Once in Stefaneshti, we began by trying to find the Jewish cemetery. We came upon two men at a crossroads, if you can call the dirt roads that. One of the two men, Lucien,  said he was going part of the way toward the cemetery and he would walk with us. He teaches at the local school, which has about 1,000 students from primary to high school grades. So Lucien ended up walking with us, ostensibly to the cemetery, but he ended up spending the entire day with us.

The cemetery is very overgrown, weedy and with some trees and brambles that have grown up around the stones. A cow was tied up to graze there but I think she had gotten herself caught in the thicket and couldn’t get out. A very old lady lived there and showed us around. We were looking for any Ornsteins and   Halevys. Most of the gravestones were engraved on one side in Romanian and the other side in Hebrew and we were able to find a Halevy. The stones ended abruptly in 1941, with the exception of one stone dated 1946.  There was also a little building that once housed the grave of the famous Hasidic Rabbi Nachum Friedman, but after the war, his body was moved to Israel.

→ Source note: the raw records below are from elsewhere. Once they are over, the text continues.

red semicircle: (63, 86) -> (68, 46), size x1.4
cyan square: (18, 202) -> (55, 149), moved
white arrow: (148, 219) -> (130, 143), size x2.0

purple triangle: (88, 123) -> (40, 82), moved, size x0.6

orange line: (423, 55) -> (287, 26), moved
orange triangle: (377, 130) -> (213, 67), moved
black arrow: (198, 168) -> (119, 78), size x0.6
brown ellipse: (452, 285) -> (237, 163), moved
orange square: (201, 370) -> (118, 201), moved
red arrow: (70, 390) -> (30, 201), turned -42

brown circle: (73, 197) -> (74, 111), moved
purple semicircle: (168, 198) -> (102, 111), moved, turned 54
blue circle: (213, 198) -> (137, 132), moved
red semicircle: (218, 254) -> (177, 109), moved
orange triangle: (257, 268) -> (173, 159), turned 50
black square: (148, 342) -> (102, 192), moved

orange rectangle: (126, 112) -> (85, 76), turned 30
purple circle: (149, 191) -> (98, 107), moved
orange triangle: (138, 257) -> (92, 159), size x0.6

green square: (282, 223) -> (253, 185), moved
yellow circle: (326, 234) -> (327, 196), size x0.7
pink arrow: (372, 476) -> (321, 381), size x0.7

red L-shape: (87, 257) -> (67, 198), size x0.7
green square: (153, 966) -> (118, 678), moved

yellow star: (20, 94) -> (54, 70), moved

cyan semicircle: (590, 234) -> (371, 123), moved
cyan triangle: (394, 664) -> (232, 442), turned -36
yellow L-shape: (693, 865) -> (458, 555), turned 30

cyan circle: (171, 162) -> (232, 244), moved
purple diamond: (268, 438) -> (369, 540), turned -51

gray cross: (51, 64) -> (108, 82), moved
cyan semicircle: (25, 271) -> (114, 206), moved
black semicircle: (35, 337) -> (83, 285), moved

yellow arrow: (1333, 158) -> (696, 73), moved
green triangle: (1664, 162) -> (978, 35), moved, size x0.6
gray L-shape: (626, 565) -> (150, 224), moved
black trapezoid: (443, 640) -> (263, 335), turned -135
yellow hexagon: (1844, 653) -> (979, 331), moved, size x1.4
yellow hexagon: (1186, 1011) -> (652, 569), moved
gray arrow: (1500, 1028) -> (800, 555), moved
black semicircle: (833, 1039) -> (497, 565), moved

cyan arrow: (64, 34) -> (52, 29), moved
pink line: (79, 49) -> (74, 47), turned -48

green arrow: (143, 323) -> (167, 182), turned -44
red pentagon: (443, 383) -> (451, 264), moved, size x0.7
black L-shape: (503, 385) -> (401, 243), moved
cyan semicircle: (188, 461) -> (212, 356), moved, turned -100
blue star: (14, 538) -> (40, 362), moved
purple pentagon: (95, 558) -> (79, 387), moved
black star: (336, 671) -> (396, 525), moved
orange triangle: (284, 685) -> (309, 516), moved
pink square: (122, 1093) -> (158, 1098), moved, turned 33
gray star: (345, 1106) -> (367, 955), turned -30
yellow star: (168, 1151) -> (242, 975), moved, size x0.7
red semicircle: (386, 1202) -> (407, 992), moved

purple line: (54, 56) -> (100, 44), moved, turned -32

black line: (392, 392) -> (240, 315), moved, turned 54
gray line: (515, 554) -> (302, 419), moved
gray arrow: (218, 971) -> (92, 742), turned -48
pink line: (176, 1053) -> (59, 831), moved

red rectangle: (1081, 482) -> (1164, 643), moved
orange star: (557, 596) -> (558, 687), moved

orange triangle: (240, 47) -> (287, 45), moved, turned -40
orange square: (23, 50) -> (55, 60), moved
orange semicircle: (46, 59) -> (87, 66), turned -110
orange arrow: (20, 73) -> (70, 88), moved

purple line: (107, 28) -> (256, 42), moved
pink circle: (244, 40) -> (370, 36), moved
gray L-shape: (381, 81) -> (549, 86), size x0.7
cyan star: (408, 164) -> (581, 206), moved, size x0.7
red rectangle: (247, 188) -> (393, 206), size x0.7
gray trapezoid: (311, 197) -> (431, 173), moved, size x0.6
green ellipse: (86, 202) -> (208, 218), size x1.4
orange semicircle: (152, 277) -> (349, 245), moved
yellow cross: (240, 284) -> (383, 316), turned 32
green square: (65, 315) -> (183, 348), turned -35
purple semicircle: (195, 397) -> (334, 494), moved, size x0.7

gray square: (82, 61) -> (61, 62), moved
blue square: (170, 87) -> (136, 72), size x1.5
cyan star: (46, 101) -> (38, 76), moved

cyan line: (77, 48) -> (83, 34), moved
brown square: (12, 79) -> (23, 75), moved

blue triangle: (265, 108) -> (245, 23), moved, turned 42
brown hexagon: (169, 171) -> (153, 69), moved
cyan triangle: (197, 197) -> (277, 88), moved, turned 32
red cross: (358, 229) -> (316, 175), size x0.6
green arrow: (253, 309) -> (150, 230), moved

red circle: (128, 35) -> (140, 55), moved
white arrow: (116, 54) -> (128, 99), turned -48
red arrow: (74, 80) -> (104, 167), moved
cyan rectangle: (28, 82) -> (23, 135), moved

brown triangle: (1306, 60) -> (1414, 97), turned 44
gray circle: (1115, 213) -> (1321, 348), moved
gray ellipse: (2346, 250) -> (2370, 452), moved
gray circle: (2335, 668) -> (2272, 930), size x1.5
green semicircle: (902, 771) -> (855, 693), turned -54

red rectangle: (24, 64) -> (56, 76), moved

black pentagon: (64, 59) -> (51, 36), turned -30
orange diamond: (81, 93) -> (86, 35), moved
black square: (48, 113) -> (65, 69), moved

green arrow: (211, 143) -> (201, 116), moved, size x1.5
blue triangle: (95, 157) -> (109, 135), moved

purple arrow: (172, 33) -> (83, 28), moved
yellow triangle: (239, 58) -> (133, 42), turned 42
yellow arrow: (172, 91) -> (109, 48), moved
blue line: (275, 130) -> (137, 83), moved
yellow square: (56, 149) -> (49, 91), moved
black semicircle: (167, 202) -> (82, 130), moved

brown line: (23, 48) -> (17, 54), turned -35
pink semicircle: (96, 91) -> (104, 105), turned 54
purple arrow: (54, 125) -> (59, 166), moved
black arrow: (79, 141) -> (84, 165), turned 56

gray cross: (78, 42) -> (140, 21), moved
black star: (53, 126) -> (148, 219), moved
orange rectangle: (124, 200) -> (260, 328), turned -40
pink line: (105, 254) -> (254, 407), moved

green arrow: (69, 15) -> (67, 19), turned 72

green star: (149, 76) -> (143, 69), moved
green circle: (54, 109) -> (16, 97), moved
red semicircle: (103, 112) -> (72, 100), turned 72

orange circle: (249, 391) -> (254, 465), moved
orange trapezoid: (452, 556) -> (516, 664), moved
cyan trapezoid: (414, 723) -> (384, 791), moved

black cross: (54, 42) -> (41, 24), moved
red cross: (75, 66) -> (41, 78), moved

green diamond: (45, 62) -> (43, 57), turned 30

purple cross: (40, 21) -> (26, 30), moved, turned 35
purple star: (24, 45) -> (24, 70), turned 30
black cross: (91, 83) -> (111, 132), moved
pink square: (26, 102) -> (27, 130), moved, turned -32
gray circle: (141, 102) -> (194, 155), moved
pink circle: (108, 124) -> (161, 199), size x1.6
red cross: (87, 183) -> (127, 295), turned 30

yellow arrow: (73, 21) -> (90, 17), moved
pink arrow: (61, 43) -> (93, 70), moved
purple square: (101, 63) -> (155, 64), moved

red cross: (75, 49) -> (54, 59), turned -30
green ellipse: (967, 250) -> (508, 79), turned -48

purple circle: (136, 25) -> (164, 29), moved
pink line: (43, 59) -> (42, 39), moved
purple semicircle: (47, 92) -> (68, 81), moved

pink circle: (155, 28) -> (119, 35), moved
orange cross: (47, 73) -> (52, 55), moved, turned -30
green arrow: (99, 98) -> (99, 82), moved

The tiny museum on the cemetery grounds has mementoes of school classes, pictures, letters from the Romanian directors of education and budgets. There were some chilling things too, in particular a piece of propaganda from 1941 that warned of the seditious behaviour that was being fomented in Stefaneshti. It said that if  anything happened to a single soldier of the Romanian or German armies, 50 boys would be shot in retaliation.

As we left the cemetery, we found that the old woman’s husband had built a new and clean little pavilion for a washroom for visitors. Since Lucien had told us that he brought his students here for a class trip, and with the presence of this washroom, it made me feel hope that this place will be restored and this will be a piece of Jewish history that will not be forgotten.

Rather than going home, as he had meant to do, Lucien now decided that there were places in the village that he wanted to show us. He took us back toward the town on a street called Stefan Cel Mare, and showed us about five or six homes still in use that predated the First World War. He called them Jewish architecture, because the typical Jewish homes of the period were built close to the street and the front room was for conducting business. We talked to one woman who still lived in the home and her father-in- law had told her that before him, the home had belonged to a tailor, a schneider.

In Iasi, our last night in Romania, we went to a restaurant that played live music. There, Crina asked if they knew any Jewish music, and they started playing Havah Nagilah.  The next thing we knew, three women came running over from another table across the courtyard and dancing a hora. They turned out to be from Israel and had come to Romania on the same mission as us, to find their shtetl. It’s both funny and wonderful how being Jewish can make the world a much smaller place.